Roy's widow Deborah has issued the following statement:

"Roy was my total companion and we had a lot of fun sharing our lives together. He was incredibly intelligent and very, very, funny. He just loved life and was my best friend in the world.

"Roy retired from the Royal Navy in 1987 and had so many friends in the local area. Everybody knew him when he walked the poodles.

"He was my entire world and was very loyal. He was a wonderful husband to me, brother, and thought the world of his nephew Grant. We will all miss him very much.

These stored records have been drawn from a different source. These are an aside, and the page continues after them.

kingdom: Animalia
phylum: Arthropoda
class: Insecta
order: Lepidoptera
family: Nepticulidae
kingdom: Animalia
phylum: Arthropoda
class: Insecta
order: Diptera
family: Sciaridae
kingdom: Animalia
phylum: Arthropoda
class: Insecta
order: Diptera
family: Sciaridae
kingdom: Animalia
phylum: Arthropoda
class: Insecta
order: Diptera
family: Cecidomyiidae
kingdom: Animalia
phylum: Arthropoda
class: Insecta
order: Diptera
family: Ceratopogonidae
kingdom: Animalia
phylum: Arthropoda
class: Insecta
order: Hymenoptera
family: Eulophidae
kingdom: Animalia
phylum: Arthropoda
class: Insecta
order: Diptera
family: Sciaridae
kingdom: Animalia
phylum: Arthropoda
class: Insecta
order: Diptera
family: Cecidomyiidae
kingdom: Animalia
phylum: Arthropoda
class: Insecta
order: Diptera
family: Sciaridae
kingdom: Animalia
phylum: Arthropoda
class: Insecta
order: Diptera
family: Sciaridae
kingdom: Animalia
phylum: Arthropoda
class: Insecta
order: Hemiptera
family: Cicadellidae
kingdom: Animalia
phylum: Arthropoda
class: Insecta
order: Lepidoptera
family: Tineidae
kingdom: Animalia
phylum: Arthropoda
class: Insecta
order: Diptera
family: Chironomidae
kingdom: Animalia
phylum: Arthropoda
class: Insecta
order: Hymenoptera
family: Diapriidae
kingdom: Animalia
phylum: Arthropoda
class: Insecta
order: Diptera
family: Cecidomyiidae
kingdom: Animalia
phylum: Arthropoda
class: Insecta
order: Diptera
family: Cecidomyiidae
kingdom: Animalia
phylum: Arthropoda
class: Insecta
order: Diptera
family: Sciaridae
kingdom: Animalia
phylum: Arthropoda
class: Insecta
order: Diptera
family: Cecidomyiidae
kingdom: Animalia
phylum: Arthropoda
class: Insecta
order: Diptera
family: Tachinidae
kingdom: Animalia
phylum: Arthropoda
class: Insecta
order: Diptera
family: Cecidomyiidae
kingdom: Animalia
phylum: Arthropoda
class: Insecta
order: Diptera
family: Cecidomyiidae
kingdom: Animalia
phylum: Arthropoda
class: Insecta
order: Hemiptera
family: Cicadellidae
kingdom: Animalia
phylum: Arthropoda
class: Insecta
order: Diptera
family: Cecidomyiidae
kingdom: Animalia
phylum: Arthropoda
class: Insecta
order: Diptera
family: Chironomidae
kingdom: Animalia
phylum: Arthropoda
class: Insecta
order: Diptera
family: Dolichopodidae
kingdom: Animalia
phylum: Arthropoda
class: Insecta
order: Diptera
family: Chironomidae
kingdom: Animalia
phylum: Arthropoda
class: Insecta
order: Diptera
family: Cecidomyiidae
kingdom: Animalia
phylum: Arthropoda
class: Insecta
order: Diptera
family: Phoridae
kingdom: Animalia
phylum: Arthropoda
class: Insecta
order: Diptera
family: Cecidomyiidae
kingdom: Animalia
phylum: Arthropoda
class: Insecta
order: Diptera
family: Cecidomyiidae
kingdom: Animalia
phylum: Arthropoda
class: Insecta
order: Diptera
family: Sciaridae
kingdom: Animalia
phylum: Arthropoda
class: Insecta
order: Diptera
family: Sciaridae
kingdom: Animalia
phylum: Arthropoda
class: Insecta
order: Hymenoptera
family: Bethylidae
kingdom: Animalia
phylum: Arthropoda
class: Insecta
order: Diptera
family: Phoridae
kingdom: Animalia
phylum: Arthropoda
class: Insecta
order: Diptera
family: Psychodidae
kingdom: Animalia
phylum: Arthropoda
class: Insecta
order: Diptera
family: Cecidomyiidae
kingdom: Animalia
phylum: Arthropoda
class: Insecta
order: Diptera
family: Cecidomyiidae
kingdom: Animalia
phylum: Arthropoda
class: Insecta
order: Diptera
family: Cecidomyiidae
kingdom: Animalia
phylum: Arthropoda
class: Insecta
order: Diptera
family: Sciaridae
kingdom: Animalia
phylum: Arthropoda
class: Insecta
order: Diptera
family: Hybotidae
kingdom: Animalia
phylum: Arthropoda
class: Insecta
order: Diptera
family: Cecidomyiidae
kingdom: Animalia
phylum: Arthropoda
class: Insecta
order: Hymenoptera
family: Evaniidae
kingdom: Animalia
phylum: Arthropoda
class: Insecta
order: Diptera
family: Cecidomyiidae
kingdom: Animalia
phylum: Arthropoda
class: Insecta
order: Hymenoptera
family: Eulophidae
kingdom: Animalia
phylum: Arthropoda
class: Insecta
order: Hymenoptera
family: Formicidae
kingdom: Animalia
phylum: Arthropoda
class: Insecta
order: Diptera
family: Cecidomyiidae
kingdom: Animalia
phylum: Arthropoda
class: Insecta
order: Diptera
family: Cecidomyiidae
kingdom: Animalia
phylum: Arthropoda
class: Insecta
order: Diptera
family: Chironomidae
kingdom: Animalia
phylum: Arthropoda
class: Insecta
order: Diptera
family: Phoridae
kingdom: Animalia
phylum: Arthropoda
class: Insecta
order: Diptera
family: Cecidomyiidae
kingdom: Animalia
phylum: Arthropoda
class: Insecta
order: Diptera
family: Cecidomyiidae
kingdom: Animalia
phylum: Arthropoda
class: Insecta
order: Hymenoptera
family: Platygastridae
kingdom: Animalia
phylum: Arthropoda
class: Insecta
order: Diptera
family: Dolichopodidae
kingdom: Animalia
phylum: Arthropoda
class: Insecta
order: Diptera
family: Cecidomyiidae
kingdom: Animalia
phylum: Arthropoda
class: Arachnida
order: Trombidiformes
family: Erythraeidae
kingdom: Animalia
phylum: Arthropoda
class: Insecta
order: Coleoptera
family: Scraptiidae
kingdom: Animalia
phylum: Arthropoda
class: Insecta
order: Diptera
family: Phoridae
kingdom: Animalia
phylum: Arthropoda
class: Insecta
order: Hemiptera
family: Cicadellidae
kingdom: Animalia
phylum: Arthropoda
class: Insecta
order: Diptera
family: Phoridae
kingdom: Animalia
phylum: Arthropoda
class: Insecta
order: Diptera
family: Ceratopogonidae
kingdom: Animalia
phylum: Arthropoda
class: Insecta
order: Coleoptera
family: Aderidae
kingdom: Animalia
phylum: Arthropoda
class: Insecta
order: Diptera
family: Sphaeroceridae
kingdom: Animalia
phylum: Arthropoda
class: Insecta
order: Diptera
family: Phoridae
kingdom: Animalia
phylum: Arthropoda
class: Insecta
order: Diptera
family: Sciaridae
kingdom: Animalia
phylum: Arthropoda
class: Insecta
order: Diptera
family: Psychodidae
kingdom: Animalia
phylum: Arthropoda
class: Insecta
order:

"Roy and I were married on March 17, 2004, and from that day on we were together pretty much all of the time. Roy had a new lease of life when he retired and we laughed every day. He was without doubt my rock and he totally and completely looked after me. Roy was a loving and very caring husband.

"I miss Roy more than I can possibly put into words. I have had my husband and soulmate taken from me far too early. The terror of the incident on Bury Road is still with me and is pretty much on my mind for every minute of every day - I just can't seem to get it out of my head. When it is in my mind all I can see is the incident that led to Roy's death and the vision of the man responsible running away. It just haunts me.

"The officers who have supported my family since September have really helped us, because their investigation has led to Duncan Snellgrove being jailed today".

Detective Inspector Adam Price said: 

"This was a cowardly assault on a Royal Navy veteran who was simply walking home with his wife on a Sunday afternoon. Snellgrove's actions were completely disproportionate to the situation and his unnecessary aggression had tragic consequences.

"While Mr Galvin's family are still grieving, I hope this sentence and Mr Snellgrove's admission of manslaughter provide them some comfort.

"I'd like to thank the motorists and local residents who came forward to help our witness appeals at the time. Today's sentence and the comments from the Judge underline just how serious the consequences of this assault were".

The court heard Snellgrove has 17 previous convictions for 29 offences, several for violent attacks, dating back to when he was aged just 14.

Daniel Reilly, defending, said Snellgrove had suffered disturbed sleep and nightmares reliving the incident and had written to Mrs Galvin to apologise for his actions.